Work instructions:
**A.** Rewrite the portion of the passage on Patrick Brontë's medical dictionary starting at "Tuesday 18 September" and ending at "himself without anaesthetic).", replacing "medical dictionary" with "medical handbook".
**B.** Carry on the passage on Patrick Brontë's medical dictionary from its final sentence.

Tuesday 18 September 2018

Having one Herbal by me



A few months ago, I was shown the medical dictionary which Patrick Brontë owned and annotated.  Published in 1823 (when he had been incumbent of Haworth for three years) it is touching that some of his most detailed notes in it relate to alcoholism (alcohol abuse contributed to or caused the death of his only son) and cataract surgery (which he underwent himself without anaesthetic).

The Brontë Society staff member who showed it to me wondered how common it would have been for an Anglican incumbent of the time to have such a dictionary.  I didn’t know that, but I did know that 175 years earlier the most influential guide book to Anglican ministry (George Herbert’s County Parson) strongly recommended the parson “seeing one Anatomy, reading one Book of Physic, having one Herbal by him”, the latter to enable the preparation of remedies (“for salves, his wife seeks not the city, but prefers her garden and fields before all outlandish gums”).

Point correspondence tracking data:
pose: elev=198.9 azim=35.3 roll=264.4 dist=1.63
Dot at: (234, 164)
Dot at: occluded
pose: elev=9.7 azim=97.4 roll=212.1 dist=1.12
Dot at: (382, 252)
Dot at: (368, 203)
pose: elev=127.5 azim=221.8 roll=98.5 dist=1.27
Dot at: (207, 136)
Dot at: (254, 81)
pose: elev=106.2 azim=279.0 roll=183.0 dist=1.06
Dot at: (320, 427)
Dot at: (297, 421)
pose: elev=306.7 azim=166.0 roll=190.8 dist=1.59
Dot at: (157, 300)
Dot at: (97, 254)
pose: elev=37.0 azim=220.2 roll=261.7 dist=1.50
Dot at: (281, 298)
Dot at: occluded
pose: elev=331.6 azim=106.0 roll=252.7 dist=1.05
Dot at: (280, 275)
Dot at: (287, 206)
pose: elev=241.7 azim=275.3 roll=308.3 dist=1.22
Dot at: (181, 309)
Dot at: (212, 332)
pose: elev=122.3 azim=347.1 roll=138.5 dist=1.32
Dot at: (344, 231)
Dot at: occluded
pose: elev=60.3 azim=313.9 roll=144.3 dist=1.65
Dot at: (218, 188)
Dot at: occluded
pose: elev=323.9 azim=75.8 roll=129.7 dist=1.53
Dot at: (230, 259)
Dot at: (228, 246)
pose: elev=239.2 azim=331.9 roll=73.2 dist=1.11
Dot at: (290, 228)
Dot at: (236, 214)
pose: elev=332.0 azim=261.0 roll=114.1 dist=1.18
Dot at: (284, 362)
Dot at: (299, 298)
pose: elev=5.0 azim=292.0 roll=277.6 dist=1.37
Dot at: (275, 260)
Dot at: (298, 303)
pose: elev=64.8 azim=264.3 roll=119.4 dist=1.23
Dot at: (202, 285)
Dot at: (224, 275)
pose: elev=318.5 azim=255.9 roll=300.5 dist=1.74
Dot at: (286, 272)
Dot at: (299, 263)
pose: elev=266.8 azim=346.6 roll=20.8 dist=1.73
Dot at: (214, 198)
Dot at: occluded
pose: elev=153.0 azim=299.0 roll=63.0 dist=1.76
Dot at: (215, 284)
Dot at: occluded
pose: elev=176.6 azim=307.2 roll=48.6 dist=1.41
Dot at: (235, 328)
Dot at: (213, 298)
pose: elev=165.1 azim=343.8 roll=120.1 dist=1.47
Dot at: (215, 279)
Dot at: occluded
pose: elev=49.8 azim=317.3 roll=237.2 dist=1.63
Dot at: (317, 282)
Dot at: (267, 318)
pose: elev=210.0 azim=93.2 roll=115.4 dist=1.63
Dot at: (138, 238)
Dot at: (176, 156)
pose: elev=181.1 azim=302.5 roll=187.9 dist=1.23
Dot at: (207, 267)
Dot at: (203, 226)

Written responses:
**A.**
Tuesday 18 September 2018

Having one Herbal by me



A few months ago, I was shown the medical handbook which Patrick Brontë owned and annotated.  Published in 1823 (when he had been incumbent of Haworth for three years) it is touching that some of his most detailed notes in it relate to alcoholism (alcohol abuse contributed to or caused the death of his only son) and cataract surgery (which he underwent himself without anaesthetic).

**B.**
It set me to wondering what the equivalent might be for me.  Clearly the National Health Service has removed or greatly reduced the need for a country parson to act as a medical practitioner, although I was being encouraged recently by an ecumenical colleague to make sure that some people in our churches had First Aid qualifications as a basic part of our safeguarding provision.

It is actually a short course as a Mental First Aider which I need to undertake next; other local clergy have highly commended a piece of locally provided training of this sort.  It links with a larger piece of work in which the ecumenical colleague and I have been engaged alongside the ‘social prescriber’ who is based at Haworth’s Medical Centre.

Social prescribing was being explored in North East Lincolnshire in 2015 and it lies behind the column I wrote for the Keighley News a few weeks ago.  The social prescriber’s role is to give proper attention to a patient referred to him or her as potentially being better prescribed society rather than medicine.  This involves the social prescriber having an extensive informed knowledge of local provision (perhaps health walking groups, bereavement support groups or social groups for the potentially isolated - much of which may well be provided by churches or at least use church premises).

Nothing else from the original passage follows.